2. While corruption is inevitable and a constant, its precise manifestations are ever changing. [O]utright bribery was once the preferred modus operandi of corruption in America, and a lengthy line of scandals can be traced to it. Credit Mobilier, Teapot Dome, Abscam (a late 1970s law enforcement sting operation in which a phony “Arab sheik” gave some congressmen money in exchange for their official help), and a hundred major embarrassments over the centuries in New Jersey, Louisiana, West Virginia, and sister states. Similarly, elections were often stolen as a matter of course, and appeals to bigotry and racism were standard on the campaign trail, especially in the South. [S]ome of these corrupt methods, and certain strains (such as election fraud) … may be poised for a comeback. But none of these practices is as widespread today as fifty or a hundred years ago. Instead, new ways and means of corruption have been found, many of them designed to fit loopholes in the election laws or adapted to the dazzling new technologies of election campaigns.

3. Corruption flourishes in secrecy and wherever the people and the press tolerate it. Cockroaches and dirty campaigners love and live in the dark shadows. When their activities are undisclosed, the corrupters go about their business unimpeded. When the news media decline to explore and investigate suspicious practices, they fail in their most basic responsibilities. When the electorate learns of such practices via the press or other means and tolerates corruption (if only through inaction such as neglecting to punish the perpetrators at the polls), the voters contribute to an environment that nurtures corruption.

4. A system of government or politics can be at least as corrupting as human nature itself. We have studied politicians in close proximity for years, and as much as it may disappoint the cynics, we have not found politicians to be venal as a class. While there are a number of individual exceptions, most professional politicians, especially those already in public office, want to do good or seek to do the right thing, if doing good is an option that does not result in their political demise. However, if the “normal and customary” practices of campaigning engaged in both parties are seedy, and if a candidate believes “everybody’s doing it, and if I don’t do it, I may lose,” then most politicians will suspend their ethical codes. They will willingly accept a distasteful means that ensures what they regard as the good and essential end of their continued power. In other words, otherwise ethical people are put at a disadvantage by a corrupting system and almost forced to do unto others as they are being done to. Strict ethicists will correctly argue that the truly honorable person would not stoop to conquer, whatever the provocation. Yet reasonable reformers must keep in mind that the professional politician has a “power gene” in his or her genetic code that overrides all usual inhibitions to achieve victory or maintain power–and genetic engineering, however advanced it may become, will never be able to change that reality.
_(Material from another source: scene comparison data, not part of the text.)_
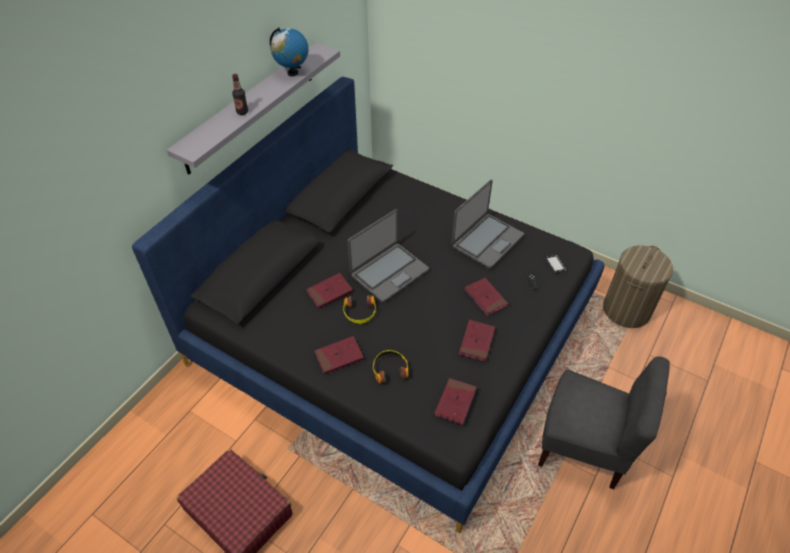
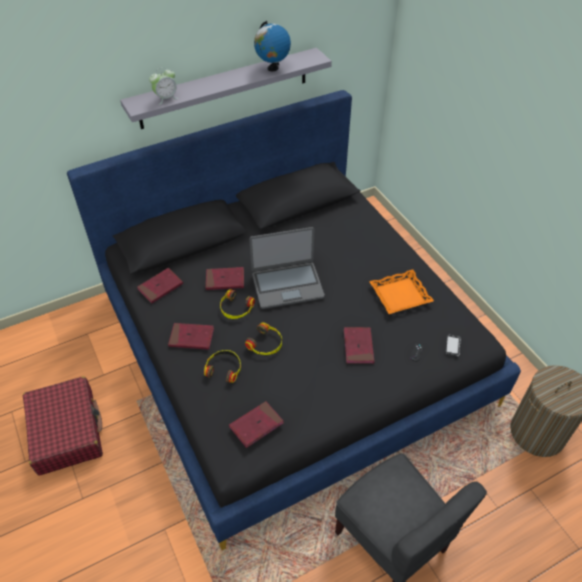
camera: 30 degrees right, 0 degrees up
(214, 133) = (166, 98): none -> alarm clock
(242, 112) = (203, 88): bottle -> none
(410, 331) = (265, 344): none -> headphones
(476, 342) = (318, 382): red book -> red book (160, 287)
(487, 241) = (400, 295): laptop -> orange tray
5. Any crusade to eradicate corruption is naive and doomed to failure, but corruption can be controlled and limited. The political mind is ingenious and the stakes high, and … given our First Amendment freedoms of speech and association in the United States, there can never be an airtight statutory solution to [political corruption]. In fact, as the Corrupt Practices Act and the Federal Election Campaign Act show, almost every attempt to revise and “improve” the election laws is guaranteed to create new, unforeseen loopholes that will be exploited in time, bringing discredit upon those very same high-minded reforms. Instead, sunshine is the most powerful disinfectant for corruption, and the exposure can force corrupt custom to change by turning the socially or politically acceptable into the unacceptable, utilizing the awesome power of public opinion.